The full HTML source which demonstrates drawing the needle into a separate canvas can be found here (FF, Chrome, and IE9).
Going Further
As you have seen, combining trigonometry, the HTML canvas object, and some Javascript can yield some neat results. While it is beyond the scope of this series of articles, the HTML canvas object has some powerful drawing features. Using the trigonometry concepts presented so far along with not-a-lot-more canvas object methods, you can produce impressive results with relatively little effort - click on the clock for the full-size, animated version (FF, Chrome, and IE9 only) :
This example uses the same techniques described previously, and adds some visual enhancements through the use of gradient fills, shadowing, and line style features of the HTML canvas object. Like our sample meter, two separate layers are used: one for the clock face, numbers, etc. and a second canvas that only contains the clock hands. No images were used for this example, so even without minification or other optimization techniques, the file size comes in at around 8KiB which provides for excellent performance even on slow links.
Wrapping It All Up
There is much more that could be done with this relatively simple example, but we have now covered the basics needed to handle angular data and use trigonometry to transform it to the x,y coordinate system used by the HTML canvas object. If nothing else, remember this :
- Math functions think in radians. Convert degrees to radians by multiplying by π/180.0 and convert radians to degrees by dividing by π/180.0.
- cosine(angle) returns an X-coordinate, normalized to values between -1.0 and +1.0. Multiply this value by the radius and add/subtract as needed to move the center of the circle away from X-coordinate 0.

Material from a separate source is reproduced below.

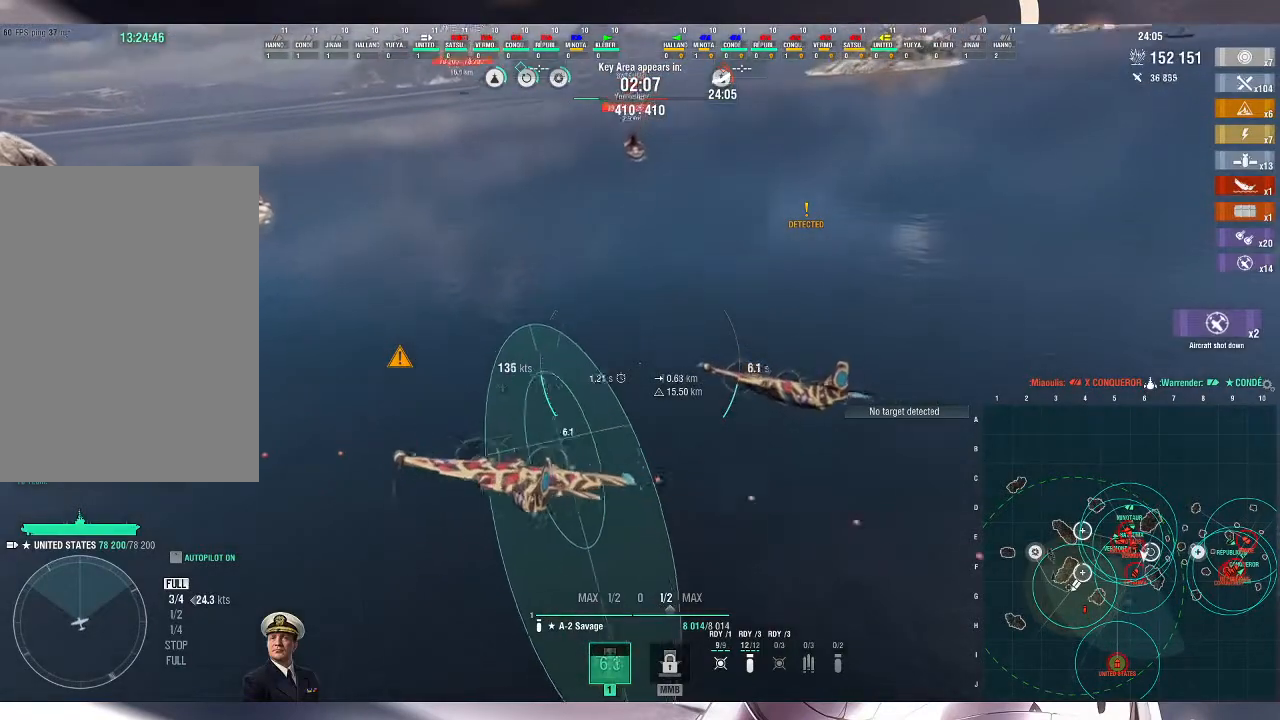
{"keys": ["w"], "mouse": [], "events": []}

- sine(angle) returns the Y-coordinate, normalized to values between -1.0 and +1.0. Multiply this value by the radius and add/subtract as needed to move the center of the circle away from Y-coordinate 0.
A little trigonometry added to an HTML canvas is an easy way to build an experience for your site that is fresh and different from the majority of rectangular, boxy sites which exist today. What can you build with a little trig?